At once, Progolo felt sorry. It wasn't her fault he was so grumpy. He slithered out from under the covers and stretched widely before blearily peering around the room for the affronted Kun-kun. But she was gone.
He sighed and pulled himself out of bed, feeling the weight of his guilt piling on top of the knot in his stomache. He was barely awake, and this day was already awful. Of course, it didn't help that he was being so close-minded about it. He could have considered this a wonderful oppurtunity to get out and experience something new and exciting, a chance to break free from the monotonous day-to-day life!
Pft. Yeah right.
With this mindset, he dressed and lethargically made his way to the front door, where he found The Box sitting on his stoop. It was the most innocent looking box he'd ever seen; standard-sized, marked with warnings like This End Up and Fragile.
He wanted to gag.
For the moment, he felt more like an angsty teenager than a sophisticated adult man, and it was in this moody manner that he set about prying The Box open on his desk, brutally ripping the tape back whilst murmuring dark words.

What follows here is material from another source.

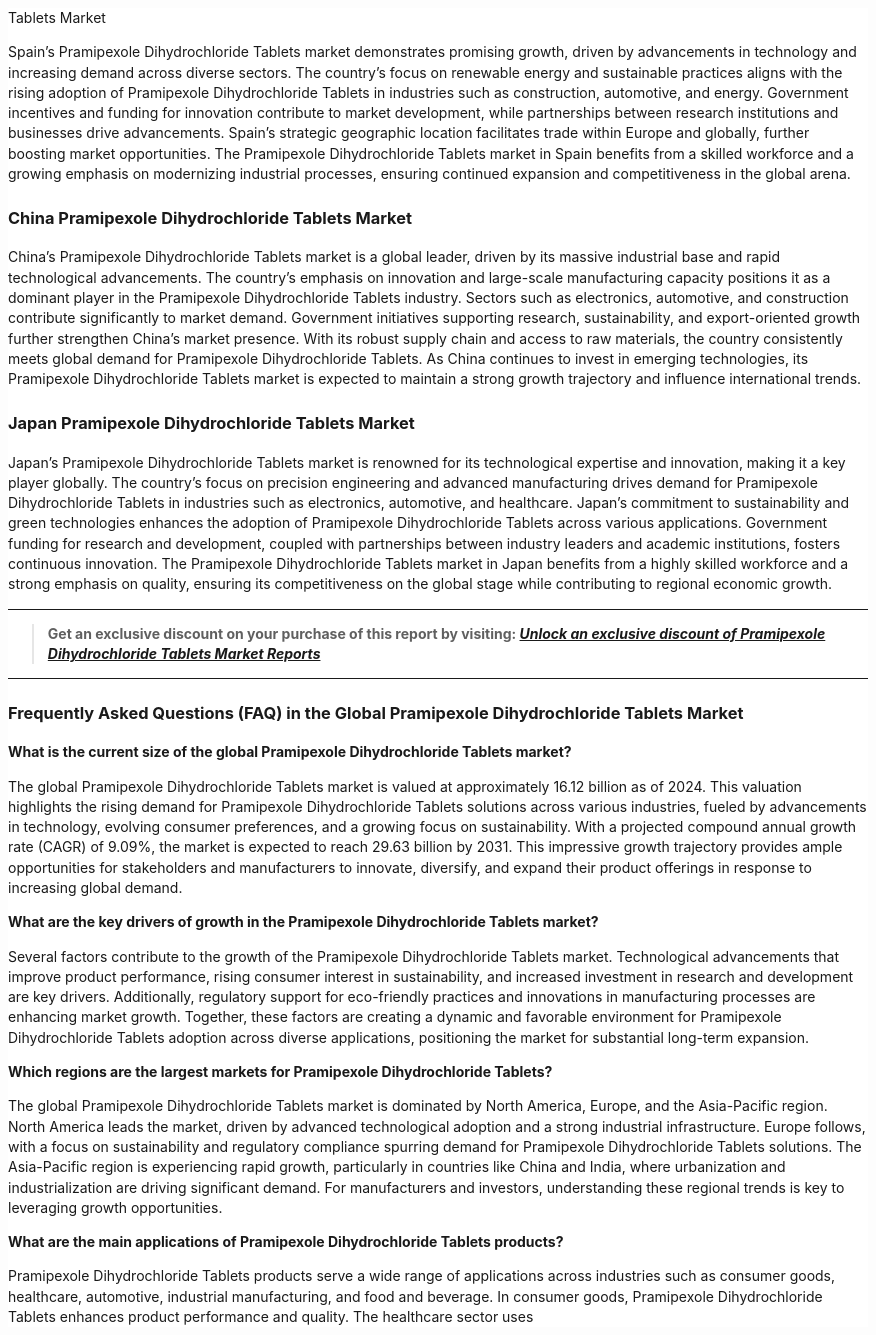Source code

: Tablets Market</h3><p>Spain&rsquo;s Pramipexole Dihydrochloride Tablets market demonstrates promising growth, driven by advancements in technology and increasing demand across diverse sectors. The country&rsquo;s focus on renewable energy and sustainable practices aligns with the rising adoption of Pramipexole Dihydrochloride Tablets in industries such as construction, automotive, and energy. Government incentives and funding for innovation contribute to market development, while partnerships between research institutions and businesses drive advancements. Spain&rsquo;s strategic geographic location facilitates trade within Europe and globally, further boosting market opportunities. The Pramipexole Dihydrochloride Tablets market in Spain benefits from a skilled workforce and a growing emphasis on modernizing industrial processes, ensuring continued expansion and competitiveness in the global arena.</p><h3>China Pramipexole Dihydrochloride Tablets Market</h3><p>China&rsquo;s Pramipexole Dihydrochloride Tablets market is a global leader, driven by its massive industrial base and rapid technological advancements. The country&rsquo;s emphasis on innovation and large-scale manufacturing capacity positions it as a dominant player in the Pramipexole Dihydrochloride Tablets industry. Sectors such as electronics, automotive, and construction contribute significantly to market demand. Government initiatives supporting research, sustainability, and export-oriented growth further strengthen China&rsquo;s market presence. With its robust supply chain and access to raw materials, the country consistently meets global demand for Pramipexole Dihydrochloride Tablets. As China continues to invest in emerging technologies, its Pramipexole Dihydrochloride Tablets market is expected to maintain a strong growth trajectory and influence international trends.</p><h3>Japan Pramipexole Dihydrochloride Tablets Market</h3><p>Japan&rsquo;s Pramipexole Dihydrochloride Tablets market is renowned for its technological expertise and innovation, making it a key player globally. The country&rsquo;s focus on precision engineering and advanced manufacturing drives demand for Pramipexole Dihydrochloride Tablets in industries such as electronics, automotive, and healthcare. Japan&rsquo;s commitment to sustainability and green technologies enhances the adoption of Pramipexole Dihydrochloride Tablets across various applications. Government funding for research and development, coupled with partnerships between industry leaders and academic institutions, fosters continuous innovation. The Pramipexole Dihydrochloride Tablets market in Japan benefits from a highly skilled workforce and a strong emphasis on quality, ensuring its competitiveness on the global stage while contributing to regional economic growth.</p><hr /><blockquote><p><strong>Get an exclusive discount on your purchase of this report by visiting: <em><a href="://marketresearchpulse.com/ask-for-discount/17062?utm_source=Github&amp;utm_medium=0114">Unlock an exclusive discount of Pramipexole Dihydrochloride Tablets Market Reports</a></em>&nbsp;</strong></p></blockquote><hr /><h3>Frequently Asked Questions (FAQ) in the Global Pramipexole Dihydrochloride Tablets Market</h3><p><strong>What is the current size of the global Pramipexole Dihydrochloride Tablets market?</strong></p><p>The global Pramipexole Dihydrochloride Tablets market is valued at approximately 16.12 billion as of 2024. This valuation highlights the rising demand for Pramipexole Dihydrochloride Tablets solutions across various industries, fueled by advancements in technology, evolving consumer preferences, and a growing focus on sustainability. With a projected compound annual growth rate (CAGR) of 9.09%, the market is expected to reach 29.63 billion by 2031. This impressive growth trajectory provides ample opportunities for stakeholders and manufacturers to innovate, diversify, and expand their product offerings in response to increasing global demand.</p><p><strong>What are the key drivers of growth in the Pramipexole Dihydrochloride Tablets market?</strong></p><p>Several factors contribute to the growth of the Pramipexole Dihydrochloride Tablets market. Technological advancements that improve product performance, rising consumer interest in sustainability, and increased investment in research and development are key drivers. Additionally, regulatory support for eco-friendly practices and innovations in manufacturing processes are enhancing market growth. Together, these factors are creating a dynamic and favorable environment for Pramipexole Dihydrochloride Tablets adoption across diverse applications, positioning the market for substantial long-term expansion.</p><p><strong>Which regions are the largest markets for Pramipexole Dihydrochloride Tablets?</strong></p><p>The global Pramipexole Dihydrochloride Tablets market is dominated by North America, Europe, and the Asia-Pacific region. North America leads the market, driven by advanced technological adoption and a strong industrial infrastructure. Europe follows, with a focus on sustainability and regulatory compliance spurring demand for Pramipexole Dihydrochloride Tablets solutions. The Asia-Pacific region is experiencing rapid growth, particularly in countries like China and India, where urbanization and industrialization are driving significant demand. For manufacturers and investors, understanding these regional trends is key to leveraging growth opportunities.</p><p><strong>What are the main applications of Pramipexole Dihydrochloride Tablets products?</strong></p><p>Pramipexole Dihydrochloride Tablets products serve a wide range of applications across industries such as consumer goods, healthcare, automotive, industrial manufacturing, and food and beverage. In consumer goods, Pramipexole Dihydrochloride Tablets enhances product performance and quality. The healthcare sector uses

The Box had ben divided into two sections; the smaller of the two held primarily important-looking documents, pamphlets, a map, the ticket, and a blank hard-bound book, while the larger part was thickly padded with styrofoam.
Despite himself, Progolo felt his breath catch. Brushing his long bangs out of his eyes, he reached in tentatively and pulled out one of the jars, marked Carribean Flamingo--Feather.
His inner biologist was at once mad with curiosity. As a recent immigrant to Gaia, Progolo had only limited knowledge of this world's diverse animals, and could only fathom what a 'flamingo' might be. He hazarded that this was some type of bird, but there was really no telling. Lots of animals had feathers. Winged creatures made particularily popular pets around here. He shook the jar lightly, watching the crimson feather quiver. After critically examining it for a moment, he set it aside and reached for the other jar. His brow shot up at the sight of its contents. Though the jar read Reticulated Giraffe--Fluff it was not any sort of fur or hair at all...
It was a bone.
Or what looked to be a bone. It was about eight inches long, dull white, and had what appeared to be dried brown flesh clinging to one end of it.
Progolo's face, which was not renowned for its dynamic expressions, was set with a wide frown that looked as though he'd just swallowed something unpleasant.